• Text for analysis:
Project Alice is inspired by Alice Buckley, an artist and longtime advocate for youth in the juvenile justice system. Alice recognized the transformative potential of sharing space with people who are marginalized and wanted to offer opportunity for them to imagine, create, and share ideas and possibilities. She reached out to Homeboy Industries and was introduced to an alternative high school in Dolores Mission, where she volunteered to teach art to youth who were impacted by gangs. From there, she became a volunteer with Catholic Detention Ministries at Central Juvenile Hall where she visited youth at least once a week for 17 years. She brought art and books and conversation, and most of all, Alice wanted to help the youth to see themselves, not only the challenges they faced, but their talents and interests and all that they could become.

• Data listing:
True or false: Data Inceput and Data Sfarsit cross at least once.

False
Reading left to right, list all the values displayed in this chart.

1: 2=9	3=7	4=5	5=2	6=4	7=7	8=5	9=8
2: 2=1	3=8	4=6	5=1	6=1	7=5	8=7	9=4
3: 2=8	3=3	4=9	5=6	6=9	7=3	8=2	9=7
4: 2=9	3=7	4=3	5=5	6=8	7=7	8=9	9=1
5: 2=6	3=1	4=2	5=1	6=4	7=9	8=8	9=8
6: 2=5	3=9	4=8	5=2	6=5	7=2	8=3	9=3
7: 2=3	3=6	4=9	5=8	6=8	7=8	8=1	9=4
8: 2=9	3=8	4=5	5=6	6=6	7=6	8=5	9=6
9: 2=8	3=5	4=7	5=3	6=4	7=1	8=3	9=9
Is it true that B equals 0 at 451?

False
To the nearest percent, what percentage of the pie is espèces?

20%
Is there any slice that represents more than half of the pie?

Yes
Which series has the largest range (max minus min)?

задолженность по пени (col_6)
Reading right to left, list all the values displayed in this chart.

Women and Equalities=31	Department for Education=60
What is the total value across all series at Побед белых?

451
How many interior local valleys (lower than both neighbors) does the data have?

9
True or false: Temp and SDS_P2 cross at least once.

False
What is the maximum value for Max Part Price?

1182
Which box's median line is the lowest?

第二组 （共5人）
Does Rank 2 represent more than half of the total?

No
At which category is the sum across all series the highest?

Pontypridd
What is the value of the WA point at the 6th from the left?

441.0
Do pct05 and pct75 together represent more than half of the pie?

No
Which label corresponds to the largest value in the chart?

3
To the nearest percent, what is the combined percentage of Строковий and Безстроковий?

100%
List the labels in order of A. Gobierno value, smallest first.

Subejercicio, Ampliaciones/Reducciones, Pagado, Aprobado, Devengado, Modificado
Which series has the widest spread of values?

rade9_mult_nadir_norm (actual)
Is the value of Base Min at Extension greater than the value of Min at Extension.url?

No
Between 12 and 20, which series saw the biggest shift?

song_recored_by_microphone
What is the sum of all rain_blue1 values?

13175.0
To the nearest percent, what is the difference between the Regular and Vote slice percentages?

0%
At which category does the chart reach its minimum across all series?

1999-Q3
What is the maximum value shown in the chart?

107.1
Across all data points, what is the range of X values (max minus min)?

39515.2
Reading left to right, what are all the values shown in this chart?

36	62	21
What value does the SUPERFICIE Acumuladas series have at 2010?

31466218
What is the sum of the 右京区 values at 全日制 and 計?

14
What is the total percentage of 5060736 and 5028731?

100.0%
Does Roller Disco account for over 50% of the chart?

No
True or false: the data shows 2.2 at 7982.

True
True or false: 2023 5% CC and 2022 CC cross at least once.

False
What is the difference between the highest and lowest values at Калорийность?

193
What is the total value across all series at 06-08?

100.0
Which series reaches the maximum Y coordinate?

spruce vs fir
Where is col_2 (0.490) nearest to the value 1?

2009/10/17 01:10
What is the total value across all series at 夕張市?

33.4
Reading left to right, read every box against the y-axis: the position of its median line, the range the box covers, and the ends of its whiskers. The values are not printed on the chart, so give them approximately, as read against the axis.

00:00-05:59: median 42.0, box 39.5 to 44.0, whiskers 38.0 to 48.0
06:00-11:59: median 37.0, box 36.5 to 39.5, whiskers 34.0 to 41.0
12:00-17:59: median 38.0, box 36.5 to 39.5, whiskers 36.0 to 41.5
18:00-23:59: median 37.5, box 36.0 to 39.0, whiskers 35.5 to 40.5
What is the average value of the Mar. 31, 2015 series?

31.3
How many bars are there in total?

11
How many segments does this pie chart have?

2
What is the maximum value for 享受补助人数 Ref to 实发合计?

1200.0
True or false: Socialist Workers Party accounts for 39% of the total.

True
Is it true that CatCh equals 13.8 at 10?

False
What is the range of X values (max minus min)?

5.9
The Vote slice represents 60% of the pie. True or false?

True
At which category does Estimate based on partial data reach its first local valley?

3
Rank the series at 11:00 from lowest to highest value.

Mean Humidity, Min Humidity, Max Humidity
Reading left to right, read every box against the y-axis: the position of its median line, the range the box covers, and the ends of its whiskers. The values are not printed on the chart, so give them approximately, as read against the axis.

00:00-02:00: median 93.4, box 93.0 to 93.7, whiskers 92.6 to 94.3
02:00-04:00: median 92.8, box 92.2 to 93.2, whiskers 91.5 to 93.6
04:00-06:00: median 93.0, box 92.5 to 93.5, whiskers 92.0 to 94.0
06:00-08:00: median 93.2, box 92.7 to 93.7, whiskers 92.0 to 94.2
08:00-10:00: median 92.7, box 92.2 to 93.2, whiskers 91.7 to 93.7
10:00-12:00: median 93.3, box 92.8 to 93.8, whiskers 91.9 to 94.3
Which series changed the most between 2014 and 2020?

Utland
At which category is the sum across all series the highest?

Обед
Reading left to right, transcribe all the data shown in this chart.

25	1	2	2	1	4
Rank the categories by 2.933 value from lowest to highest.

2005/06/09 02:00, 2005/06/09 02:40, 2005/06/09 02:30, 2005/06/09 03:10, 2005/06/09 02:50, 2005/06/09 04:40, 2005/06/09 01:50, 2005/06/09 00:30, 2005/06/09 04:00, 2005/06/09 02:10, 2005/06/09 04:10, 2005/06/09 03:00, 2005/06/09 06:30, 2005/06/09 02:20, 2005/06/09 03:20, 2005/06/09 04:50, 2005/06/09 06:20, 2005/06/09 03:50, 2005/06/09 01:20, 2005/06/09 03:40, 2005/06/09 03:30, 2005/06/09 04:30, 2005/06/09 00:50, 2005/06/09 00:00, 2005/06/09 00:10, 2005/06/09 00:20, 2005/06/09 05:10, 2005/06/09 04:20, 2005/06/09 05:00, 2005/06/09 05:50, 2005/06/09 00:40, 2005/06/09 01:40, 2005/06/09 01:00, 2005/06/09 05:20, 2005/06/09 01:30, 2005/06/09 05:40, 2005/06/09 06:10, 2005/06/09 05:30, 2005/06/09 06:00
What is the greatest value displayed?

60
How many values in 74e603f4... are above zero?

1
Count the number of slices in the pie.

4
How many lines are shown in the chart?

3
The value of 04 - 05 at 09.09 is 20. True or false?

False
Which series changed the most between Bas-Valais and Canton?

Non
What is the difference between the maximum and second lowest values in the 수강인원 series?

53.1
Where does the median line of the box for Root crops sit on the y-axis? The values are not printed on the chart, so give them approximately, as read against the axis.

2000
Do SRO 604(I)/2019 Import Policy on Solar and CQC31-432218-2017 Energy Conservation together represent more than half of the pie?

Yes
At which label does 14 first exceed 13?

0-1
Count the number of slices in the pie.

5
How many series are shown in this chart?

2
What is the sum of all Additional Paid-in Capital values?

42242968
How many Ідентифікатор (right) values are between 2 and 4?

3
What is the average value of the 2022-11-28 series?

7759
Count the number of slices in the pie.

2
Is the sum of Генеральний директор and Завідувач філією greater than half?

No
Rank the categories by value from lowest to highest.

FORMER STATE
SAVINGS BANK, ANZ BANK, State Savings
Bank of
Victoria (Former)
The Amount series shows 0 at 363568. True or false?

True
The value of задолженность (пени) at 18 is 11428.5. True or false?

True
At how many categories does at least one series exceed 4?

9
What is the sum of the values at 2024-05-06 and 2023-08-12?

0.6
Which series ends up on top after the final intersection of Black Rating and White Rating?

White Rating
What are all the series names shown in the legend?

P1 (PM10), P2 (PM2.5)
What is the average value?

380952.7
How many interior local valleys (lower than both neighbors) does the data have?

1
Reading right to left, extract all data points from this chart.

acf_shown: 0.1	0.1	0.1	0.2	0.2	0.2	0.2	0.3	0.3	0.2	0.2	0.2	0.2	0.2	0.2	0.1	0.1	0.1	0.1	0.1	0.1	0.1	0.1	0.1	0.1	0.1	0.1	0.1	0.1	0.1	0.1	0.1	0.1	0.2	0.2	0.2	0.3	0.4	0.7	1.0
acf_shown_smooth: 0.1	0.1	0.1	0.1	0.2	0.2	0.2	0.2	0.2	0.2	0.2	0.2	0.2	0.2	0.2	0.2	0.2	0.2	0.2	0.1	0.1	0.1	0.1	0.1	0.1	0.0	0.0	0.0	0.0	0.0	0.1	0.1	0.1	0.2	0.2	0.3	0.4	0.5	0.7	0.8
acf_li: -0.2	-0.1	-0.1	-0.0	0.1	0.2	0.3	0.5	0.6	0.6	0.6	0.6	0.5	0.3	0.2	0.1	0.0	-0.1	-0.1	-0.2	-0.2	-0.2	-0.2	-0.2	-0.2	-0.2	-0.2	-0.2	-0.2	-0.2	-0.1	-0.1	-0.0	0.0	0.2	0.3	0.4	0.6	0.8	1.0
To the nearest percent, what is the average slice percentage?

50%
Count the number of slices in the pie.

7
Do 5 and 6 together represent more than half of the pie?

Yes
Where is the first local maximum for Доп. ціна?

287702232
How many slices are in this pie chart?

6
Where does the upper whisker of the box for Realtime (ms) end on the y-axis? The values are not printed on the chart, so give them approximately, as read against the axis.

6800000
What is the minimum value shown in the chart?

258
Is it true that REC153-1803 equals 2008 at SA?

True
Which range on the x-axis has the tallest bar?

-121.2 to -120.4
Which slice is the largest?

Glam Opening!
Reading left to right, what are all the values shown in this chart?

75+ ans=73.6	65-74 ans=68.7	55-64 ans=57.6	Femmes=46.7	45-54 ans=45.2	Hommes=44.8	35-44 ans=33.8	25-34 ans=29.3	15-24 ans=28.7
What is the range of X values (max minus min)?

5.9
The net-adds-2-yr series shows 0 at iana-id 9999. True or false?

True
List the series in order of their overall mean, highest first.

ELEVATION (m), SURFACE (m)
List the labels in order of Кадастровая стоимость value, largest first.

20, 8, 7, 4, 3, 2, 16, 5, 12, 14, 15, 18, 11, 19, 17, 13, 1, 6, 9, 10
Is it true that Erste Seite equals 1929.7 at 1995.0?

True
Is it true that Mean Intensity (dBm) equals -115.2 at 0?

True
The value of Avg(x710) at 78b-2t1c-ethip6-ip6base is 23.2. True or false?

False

• Complete the following:
(A) Put this sentence from the Project Alice text into Spanish: "She reached out to Homeboy Industries and was introduced to an alternative high school in Dolores Mission, where she volunteered to teach art to youth who were impacted by gangs."
(B) Using the Project Alice text, answer each question briefly:
(i) What organization did Alice Buckley first reach out to?
(ii) What subject did she volunteer to teach at the alternative high school?
(iii) For how many years did she visit youth at Central Juvenile Hall?
(C) Carry on writing the Project Alice text from the point where it stops.
The records come from a different source than the Project Alice text.

• Results by task:
(A) Se puso en contacto con Homeboy Industries y le presentaron una escuela secundaria alternativa en Dolores Mission, donde se ofreció como voluntaria para enseñar arte a jóvenes afectados por las pandillas.

(B)
(i) Homeboy Industries
(ii) Art
(iii) 17 years

(C)
Project Alice was created by Wendy Staggs, an alumnus of Prison Arts Collective and a member of the PAC Advisory Board, in honor of Alice Buckley upon her passing. Wendy is a writer and advocate who was formerly incarcerated. During that time, her daughter was in foster care; they are now reunited. Alice is the mother of Annie Buckley, founder of Prison Arts Collective. Though Wendy never met Alice, she told Annie, “I know your mom because I know you.”

"Our family of children being thrown away by a system and community that doesn't think they belong. Alice ALWAYS made them know they belonged... She gave them every moment of her time and attention when she was with them. She brought art into our facility (how shocking) because she knew the power of healing and beauty in art... and she never failed to brighten a child's eyes with a project or help someone recognize a talent they didn't know they had."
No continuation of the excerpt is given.